Kizex, of course, denied any foreknowledge of the attempt to rob Adams, and nothing could be definitively proven, but one year later in 1862 Kizex would meet his fate.  The country was in the throes of the U.S. Civil War, and Kentucky in particular had a lot of partisan violence.  Kizex and his colleagues were Southern sympathizers.  A gentleman named George Fulcher lived close to the Ferry, and he had lost an arm serving in the Union Army, so of course Fulcher and Kizex felt themselves to be mortal enemies, especially since Kizex liked to tease Fulcher about his missing arm.  One day Fulcher needed to cross the river, and Kizex, typically liquored up proceeded to abuse him, finally threatening to kill Fulcher by bashing his head in with a rock.  Fulcher plunged a long-bladed knife through his heart.  That was the end of Kizex.  Fulcher was arrested and acquitted, as it was clearly self-defense.  Oddly, Fulcher later died in a madhouse.  The Lawrenceburg Ferry then reverted back to one of the Piatts, who subsequently died in an accident.

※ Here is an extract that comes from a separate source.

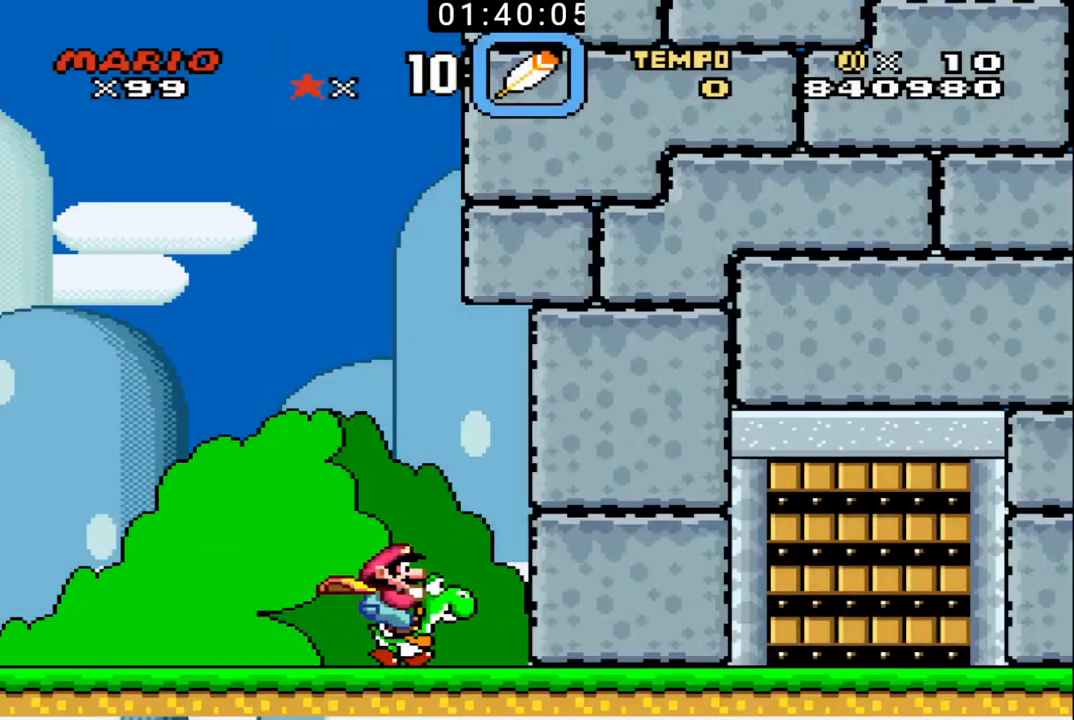
{"buttons": ["B"], "events": []}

The ferry was then sold off to a Kentucky state legislator, Captain George W. Terrill, who hired Maurice McNealey as his ferryman.  The Lawrenceburg Ferry was proving unprofitable at this point, and one month Terrill found himself unable to pay McNealey (although some say the source of their dispute was that Captain Terrill had fallen in love with McNealey’s daughter).  At any rate, they met on the ferry for a pistol duel where Terrill was fatally wounded.  McNealey was tried and acquitted, but not long after was killed by a streetcar in Memphis, Tennessee.

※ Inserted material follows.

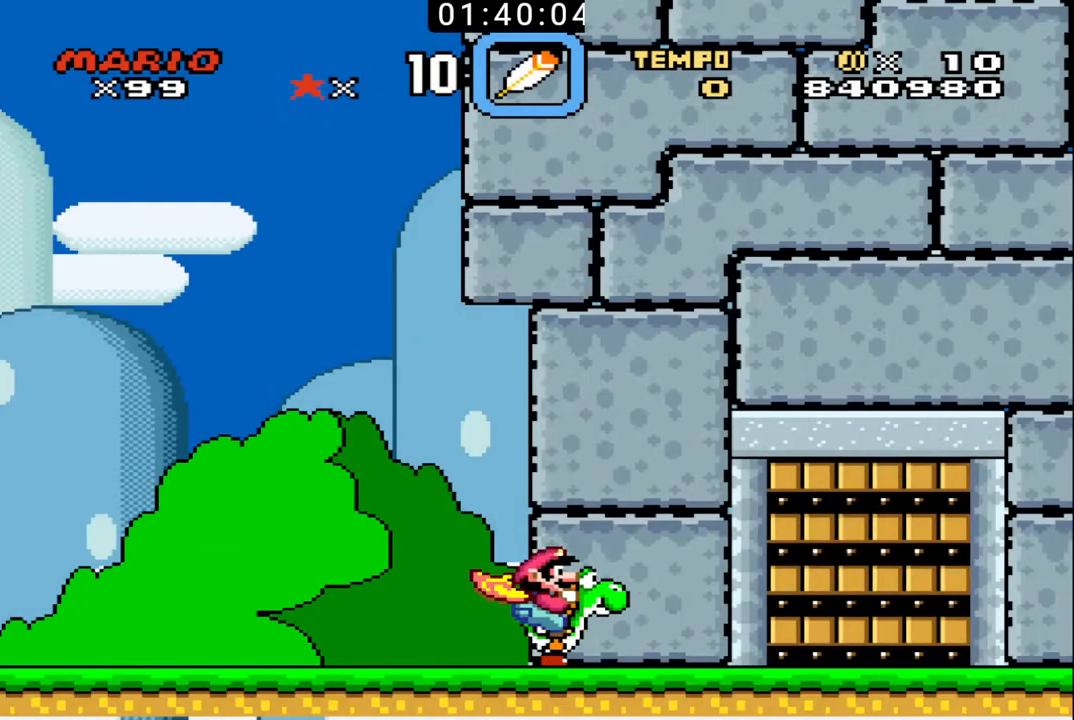
{"buttons": [], "events": [[300, "B", "up"]]}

By 1882, Captain William Huff had taken over the operation of the Lawrenceburg Ferry, and was attempting to cross the river in a heavy gale with five passengers, and a heavy load of cargo, when a drunken brawl broke out, overturning the ferry.  All survived, but a heavy toll was taken on Huff’s health, and he eventually died.  Then, Louis Terrill, a relative of Captain George Terrill was said to have suffered near fatal injuries at just about the spot where George was killed by McNealey.  The ferry was at the time owned and operated by a William Hartman.

The fate of William Hartman, who ran the ferry just long enough to fall a victim to its besetting fatality, is one of the most pathetic incidents in the annals of the Ohio Valley. Hartman was ferryman at the time Louis Terrill received his injuries, and the affair preyed upon his mind so continuously that he went mad. He is at present confined in a private sanatorium for the insane, where he must end his wretched days with reason dethroned—the most recent victim of the evil fate which is said to over shadow the ferry and all connected with it. And the end is not yet, say the superstitiously inclined. Dire disaster is prophesied for the thirteenth man who dares to defy the peculiar and baneful law that apparently governs the destiny of Lawrenceburg Ferry (Piatt, 1910, p248).

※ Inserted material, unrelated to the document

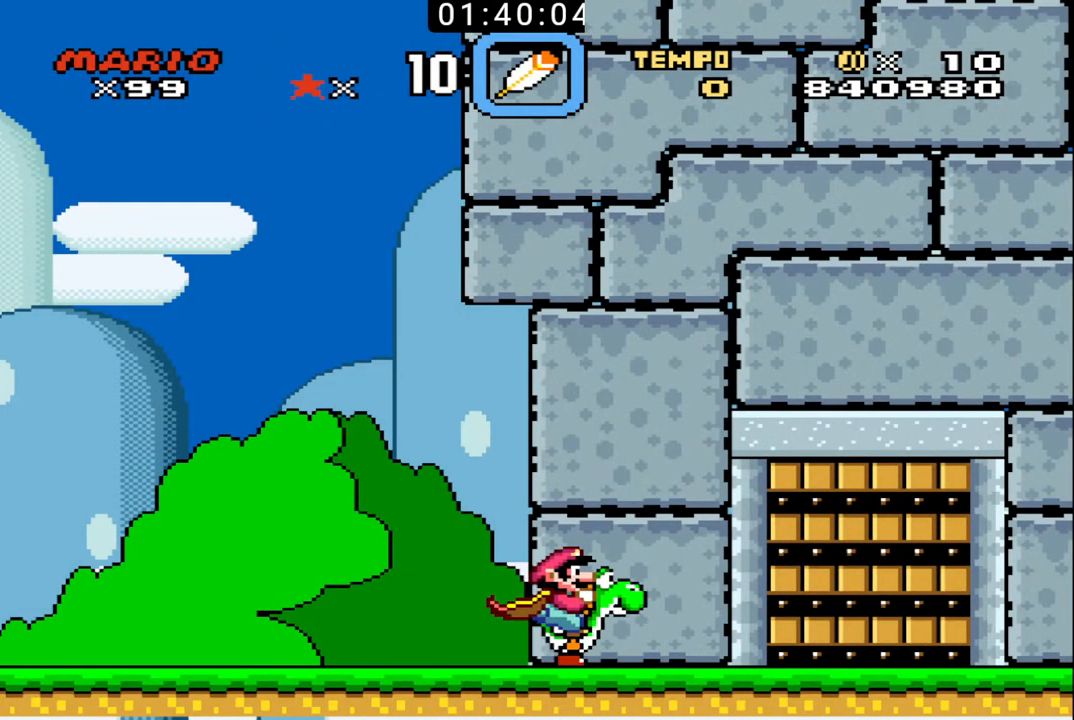
{"buttons": [], "events": []}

The Lawrenceburg Ferry seems to have changed hands a lot after that, and there are some indications that the ferry even operated until 1947, when it was eclipsed by the Aurora Ferry and shut down permanently.  Curiously, there were four or five other ferries across the Ohio River in the vicinity during the Lawrenceburg Ferry’s lifetime, and none have the same sordid history, or such an inauspicious record of fatalities and madness.  Local opinion was simply that the ferry was cursed, and many attributed it to the original killing of Elinor McGregor.  Perhaps “curses” should be regarded as “folk-statistics”.  As author Louis Sachar once observed, “A lot of people don’t believe in curses. A lot of people don’t believe in yellow-spotted lizards either, but if one bites you, it doesn’t make a difference whether you believe in it or not”.


Lodge, N. Louise. Tribe of Jacob (Piatt). 3rd ed. Springfield, Mo.: Young-Stone Print, 1934.

Piatt, David A. The Haunted Ferry. [n.p.], 1910.

Piatt, David A. “The Haunted Ferry”. The Wide World Magazine: An Illustrated Monthly of True Narrative, Adventure, Travel, Customs, And Sport v24. London: G. Newness, 1910.